An Overlap Construction for Relative Linear Extension Ratios

Maseeh Ghodsi

math.CO Jul 11, 2026 · v1
The deductive core—continuant floor bound, residue-counting steps, and case analysis of the main theorem—is machine-checked in Lean 4 using its standard library.
Chan and Pak introduced the relative linear extension ratio $ρ(P,x)=e(P)/e(P-x)$, where $e(P)$ is the number of linear extensions of a finite poset $P$, and let $ν(c,d)$ be the least number of elements of a poset that realizes $ρ(P,x)=d/c$. They proved that $ν(c,d)\le d/c+O(\log d\log\log d)$ for $d\ge 3c$, and asked whether the hypothesis $d\ge 3c$ can be relaxed to $d\ge(1+\varepsilon)c$ or removed. We prove the fixed-gap form of this question: for every fixed $\varepsilon>0$, $ν(c,d)\le \frac{d}{c}+O_{\varepsilon}(\log d\log\log d)$ whenever $d\ge(1+\varepsilon)c$, and the implied constant is absolute once $d\ge 2c$. The new ingredient is a one-element overlap construction: if $x$ is minimal in $P$ and $y$ is minimal in $Q$, then there is a poset $R$ with $|R|=|P|+|Q|-1$ and an element $z$ such that $ρ(R,z)=ρ(P,x)+ρ(Q,y)-1$. Together with the continued-fraction construction of Chan and Pak and Rukavishnikova's tail bound for sums of partial quotients, this removes the factor $3$ in their range. We also show that the fixed-gap hypothesis is essentially optimal for this construction. In the range $1 < d/c < 2$, with $h=d-c$, the size bound the construction can certify is at least $\lfloor c/h\rfloor$, so the method reaches the stated error term only when $h$ is at least of order $c/(\log c\log\log c)$. The remaining obstruction to removing the hypothesis is a short-interval problem for sums of partial quotients, which we describe. The deductive part of the argument has been checked with the Lean proof assistant.

Chan and Pak defined the relative linear extension ratio ρ(P,x)=e(P)/e(P-x) and ν(c,d), the least size of a poset realizing ρ=d/c, proving ν(c,d)≤d/c+O(log d log log d) for d≥3c. They asked whether the hypothesis d≥3c can be relaxed to d≥(1+ε)c or removed.

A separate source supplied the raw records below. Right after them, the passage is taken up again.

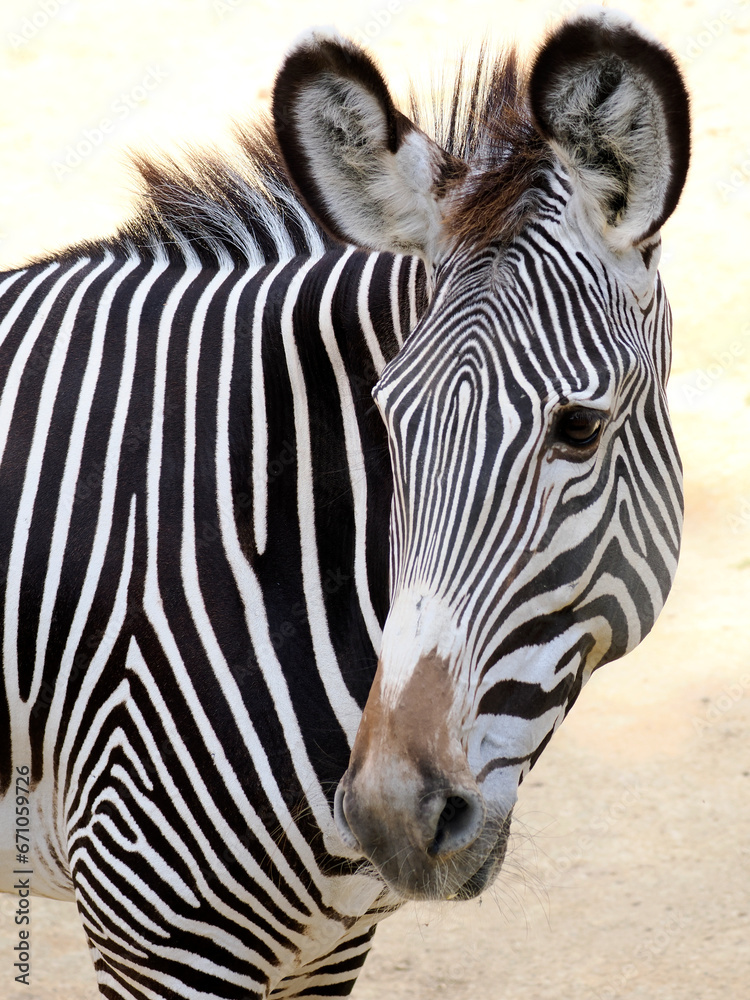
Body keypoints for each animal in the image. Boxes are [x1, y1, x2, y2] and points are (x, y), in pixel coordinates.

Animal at [0, 8, 690, 999]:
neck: (259, 546)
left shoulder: (324, 950)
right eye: (387, 419)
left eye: (580, 428)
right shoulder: (153, 931)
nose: (393, 815)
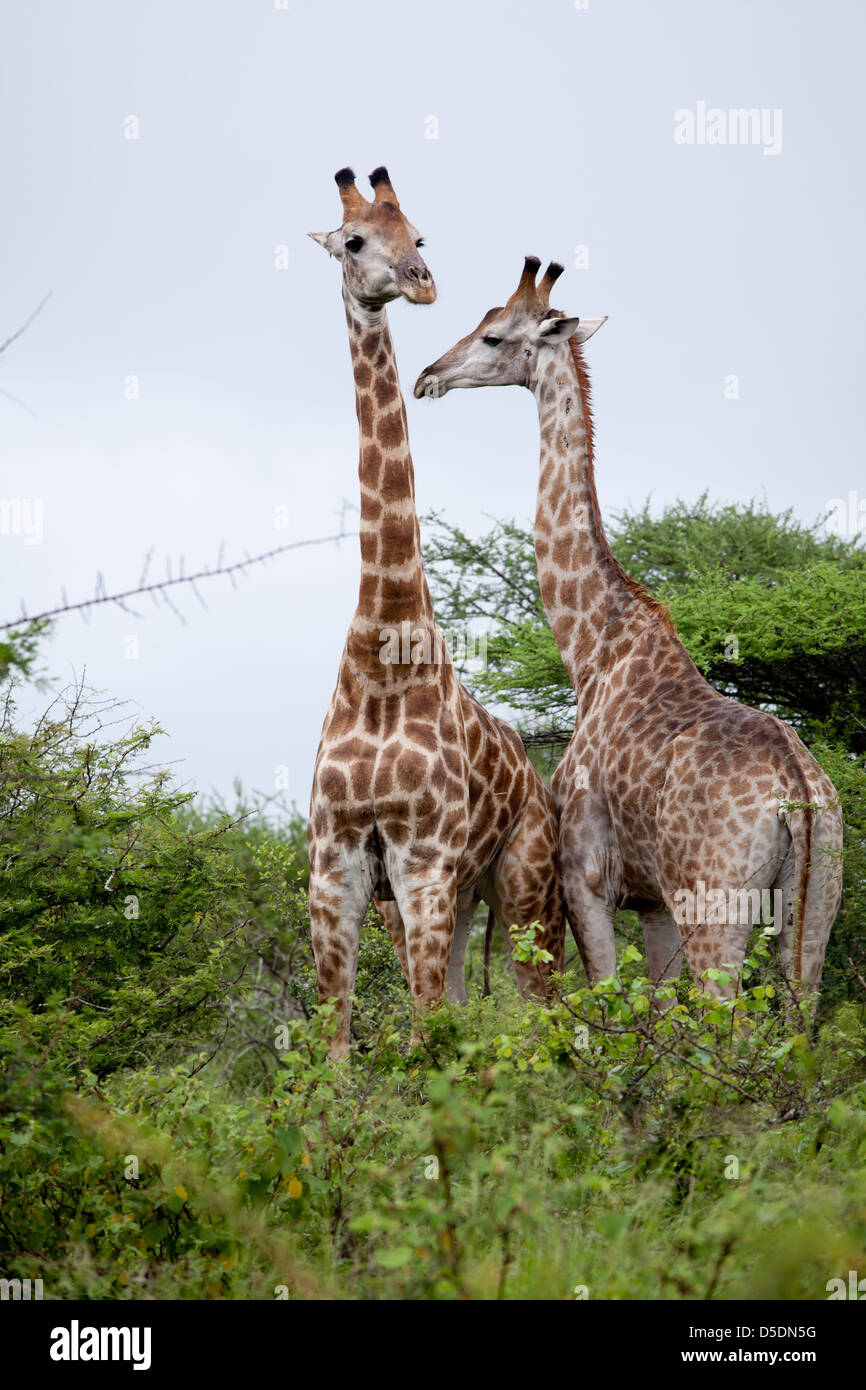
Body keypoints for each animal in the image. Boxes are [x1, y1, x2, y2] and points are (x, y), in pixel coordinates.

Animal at [308, 170, 567, 1050]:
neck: (383, 653)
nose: (419, 284)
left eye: (420, 236)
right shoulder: (338, 867)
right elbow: (337, 1045)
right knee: (458, 1001)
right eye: (354, 241)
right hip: (446, 898)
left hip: (521, 884)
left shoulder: (422, 858)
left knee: (540, 1009)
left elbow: (423, 1037)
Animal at [417, 255, 845, 1006]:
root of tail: (800, 792)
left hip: (717, 904)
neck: (592, 651)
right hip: (818, 902)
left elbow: (607, 1002)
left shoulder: (586, 878)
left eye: (493, 335)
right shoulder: (651, 902)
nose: (428, 376)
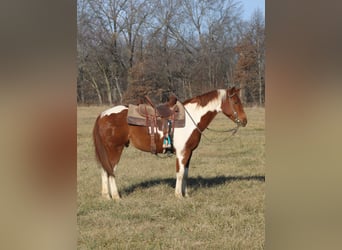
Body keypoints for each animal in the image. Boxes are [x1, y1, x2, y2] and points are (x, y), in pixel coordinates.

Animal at [93, 87, 248, 200]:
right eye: (236, 102)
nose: (244, 121)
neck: (192, 119)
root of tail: (102, 115)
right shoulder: (182, 152)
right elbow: (179, 173)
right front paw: (178, 195)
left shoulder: (189, 152)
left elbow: (185, 173)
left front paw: (186, 194)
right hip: (115, 149)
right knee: (111, 170)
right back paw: (116, 196)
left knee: (104, 170)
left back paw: (106, 196)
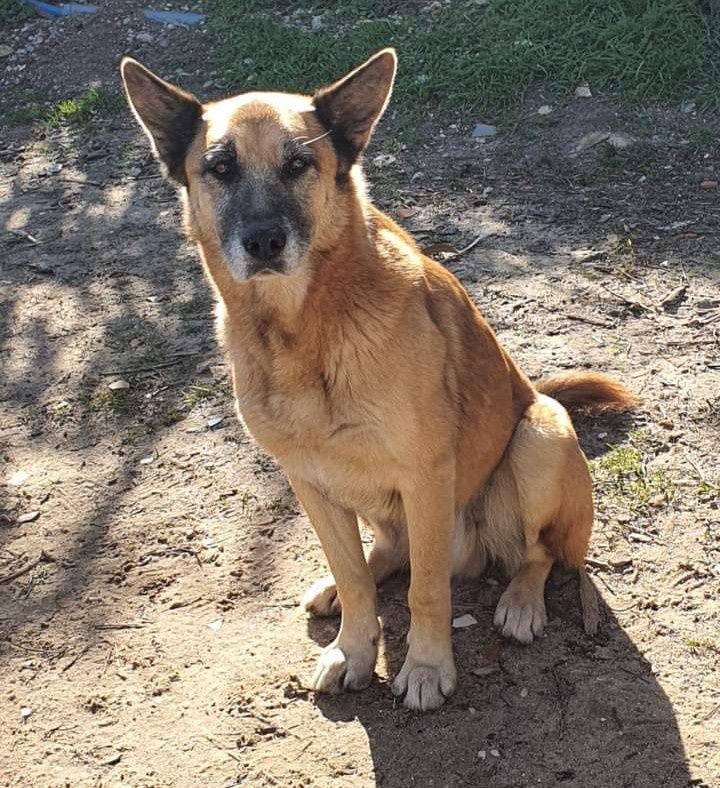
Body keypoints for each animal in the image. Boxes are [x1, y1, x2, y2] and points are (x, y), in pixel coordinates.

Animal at [124, 49, 636, 716]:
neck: (306, 331)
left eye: (299, 164)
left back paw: (522, 601)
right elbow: (355, 578)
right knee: (385, 555)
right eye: (220, 168)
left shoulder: (426, 476)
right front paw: (353, 649)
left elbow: (427, 590)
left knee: (538, 553)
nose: (263, 241)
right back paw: (343, 586)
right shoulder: (310, 480)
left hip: (539, 435)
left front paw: (426, 666)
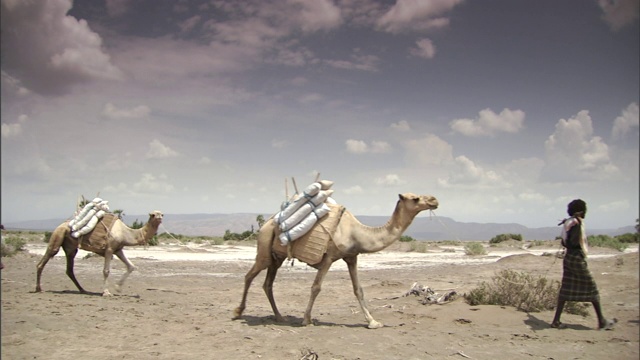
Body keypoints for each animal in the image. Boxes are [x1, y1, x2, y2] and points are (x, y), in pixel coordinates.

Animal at [35, 210, 164, 296]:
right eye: (153, 215)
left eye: (161, 214)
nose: (160, 217)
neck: (126, 232)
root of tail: (60, 225)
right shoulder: (109, 249)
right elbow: (106, 271)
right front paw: (106, 292)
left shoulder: (118, 249)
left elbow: (131, 266)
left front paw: (118, 288)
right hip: (58, 235)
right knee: (46, 258)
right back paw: (39, 289)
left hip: (70, 247)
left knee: (69, 269)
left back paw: (83, 290)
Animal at [232, 193, 438, 328]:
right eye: (415, 198)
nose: (434, 200)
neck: (356, 233)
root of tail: (268, 222)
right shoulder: (329, 257)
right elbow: (316, 287)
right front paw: (306, 319)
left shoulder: (351, 257)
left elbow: (358, 290)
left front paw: (373, 322)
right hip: (264, 249)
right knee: (249, 275)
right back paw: (238, 312)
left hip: (278, 257)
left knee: (267, 284)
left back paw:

A one-element overlap construction is introduced: for minimal x∈P and y∈Q, a poset R with |R|=|P|+|Q|-1 satisfies ρ(R,z)=ρ(P,x)+ρ(Q,y)-1, merging the two auxiliary elements of the earlier flip-flop construction. Combined with the continued-fraction construction and Rukavishnikova's tail bound for sums of partial quotients, this removes the factor 3. The deductive part is checked in Lean 4: the continuant floor bound, the two residue-counting injections and pigeonhole choice are proved unconditionally, and the main theorem is formalized conditionally on three imported inputs, with the overlap identity verified by exhaustive enumeration.

For every fixed ε>0, ν(c,d)≤d/c+O_ε(log d log log d) whenever d≥(1+ε)c, with an absolute implied constant once d≥2c. The fixed-gap hypothesis is shown essentially optimal for this construction, since for 1<d/c<2 with h=d-c the certifiable size is at least ⌊c/h⌋.